**EXERCISE INSTRUCTIONS:** Can you copy out every one of the dataset entries below word for word, leaving the pictures out of your answer?

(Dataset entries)
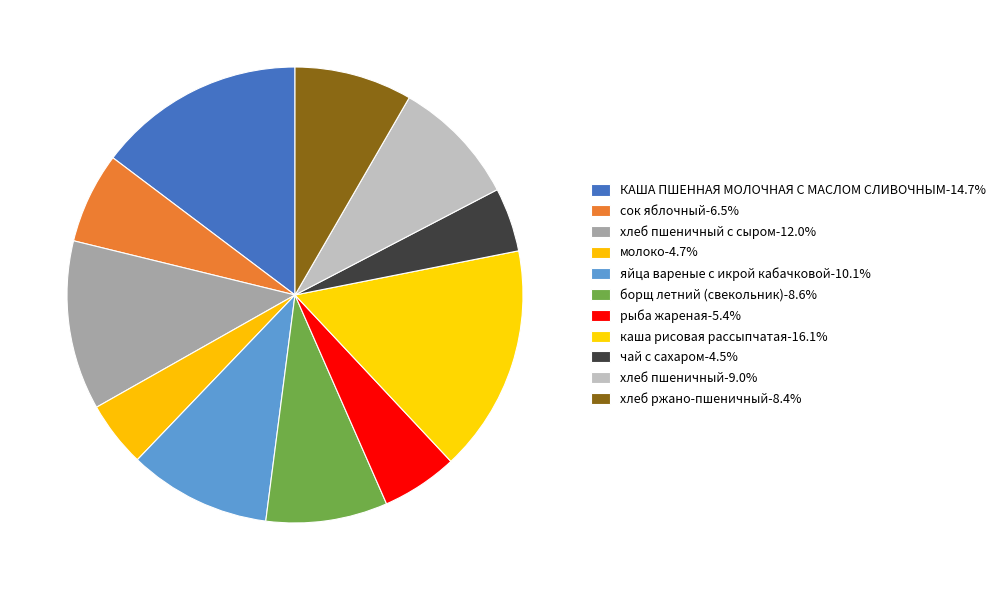

How many slices are in this pie chart?

11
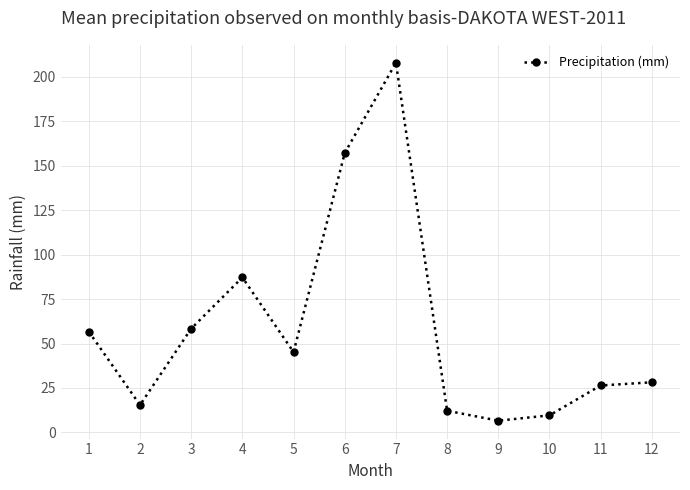

At which category does the data reach its first local valley?

2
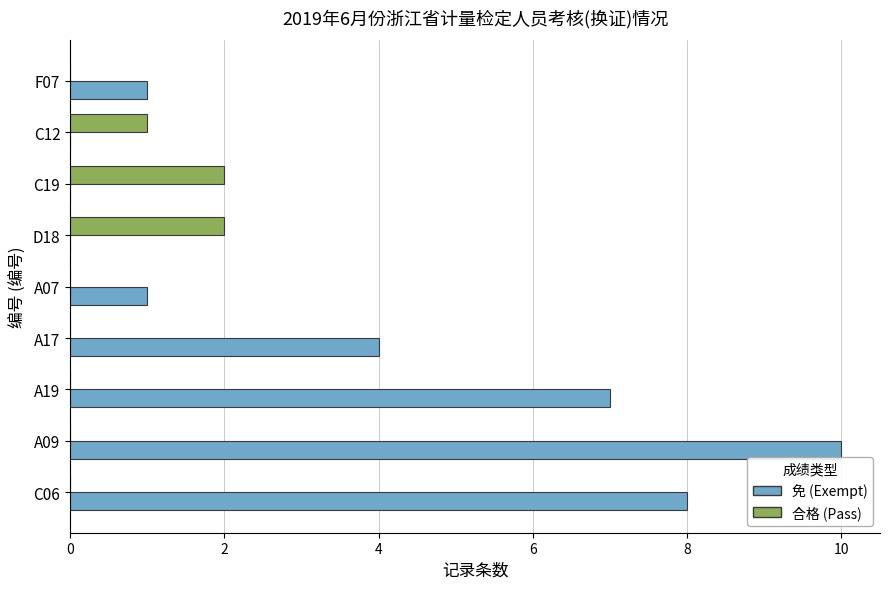

The value of 免 (Exempt) at A17 is 2. True or false?

False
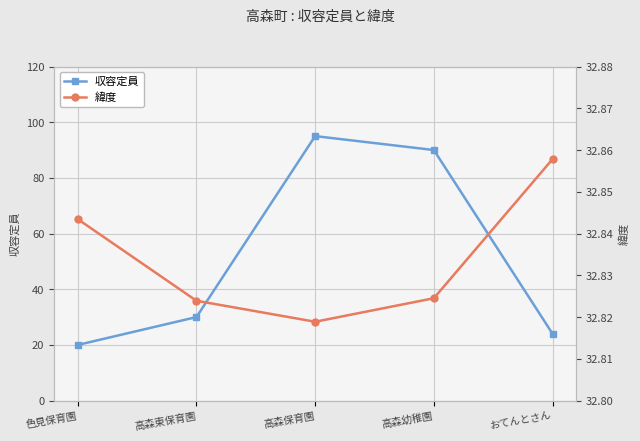

Which series changed the most between 高森保育園 and おてんとさん?

収容定員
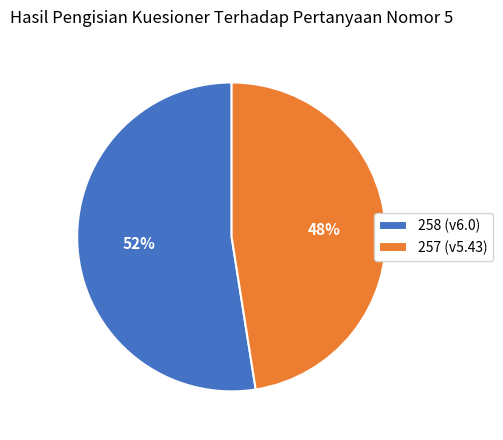

Is 258 the majority of the pie?

Yes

**RESPONSE:**
How many slices are in this pie chart?

11

At which category does the data reach its first local valley?

2

The value of 免 (Exempt) at A17 is 2. True or false?

False

Which series changed the most between 高森保育園 and おてんとさん?

収容定員

Is 258 the majority of the pie?

Yes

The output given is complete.